On the one hand, high performance of the disks almost always “keeps up” with high power consumption. But low energy consumption leads to: lower heat generation (up to 2 C per disk), less intensive work of the coolers, lower noise level, lower energy consumption throughout the NAS system (up to 20 kWh per year per disk). As strange as it may sound, efficiency of NAS disks is more important than their performance (with some rare exceptions).


Consider compatibility of the selected HDDs with the NAS module where they will be installed. The compatibility factor may express itself in lack of support of specific functions of the drive by the NAS system, such as the standard “sleep” mode and many other functions. Compatibility must also be maintained between the HDD NAS. For example, the type of management of the RAID 1 involves recording data to a pair (pairs) of disks) at a time, and upon using drives with different speeds of spindle rotation within the same section, a faster NAS disk will constantly wait for its slower “brother” to finish its task. However, only with “recording” on RAID1 we are limited by the speed of the slower disk, but most of the operations, according to the statistics, are “reading”. Of course, this configuration can also take place, but it is highly undesirable because in this case the RAID will lose its advantages.

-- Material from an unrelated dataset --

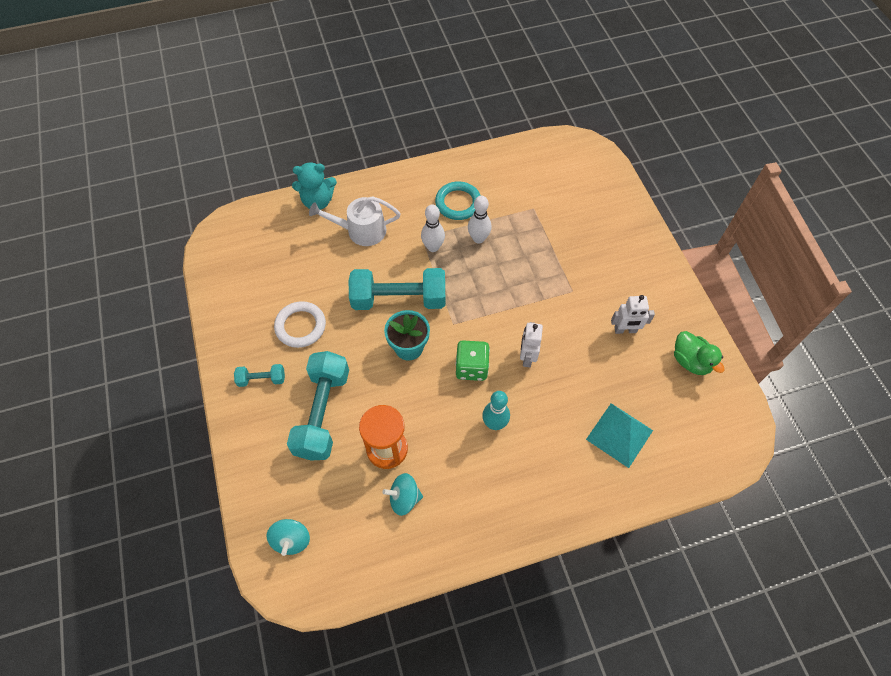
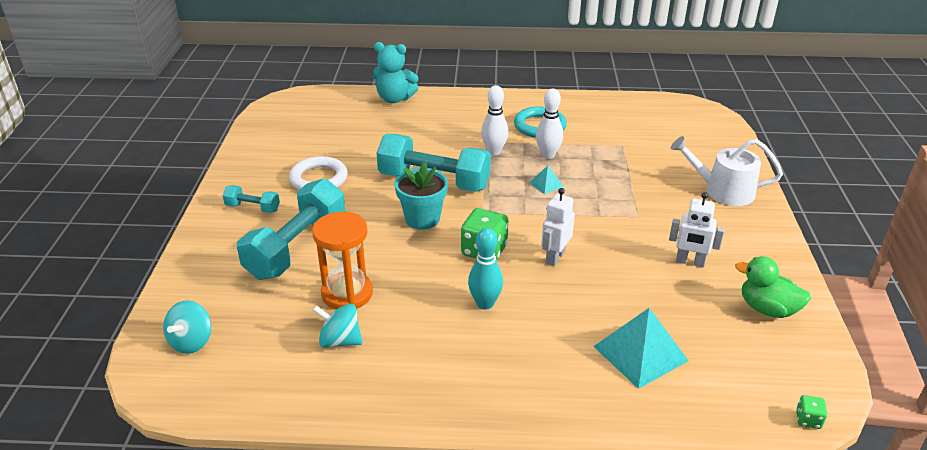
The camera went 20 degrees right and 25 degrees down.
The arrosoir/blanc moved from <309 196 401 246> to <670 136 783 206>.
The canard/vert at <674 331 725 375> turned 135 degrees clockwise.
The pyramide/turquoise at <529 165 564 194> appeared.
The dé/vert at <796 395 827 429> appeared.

We should pay attention to the original size of the disks, because if we need to replace them, we can face some difficulties, including a temporary backup of all the available data intended for moving. In terms of the price, in almost any case, the worthiest of one gigabyte (but not the cheapest one) is the disk of the largest size. But installation of such disks is not always optimal. The larger the size of the RAID, the longer it will recover upon disk replacement or after a potential failure (sometimes it can last for more than 24 hours).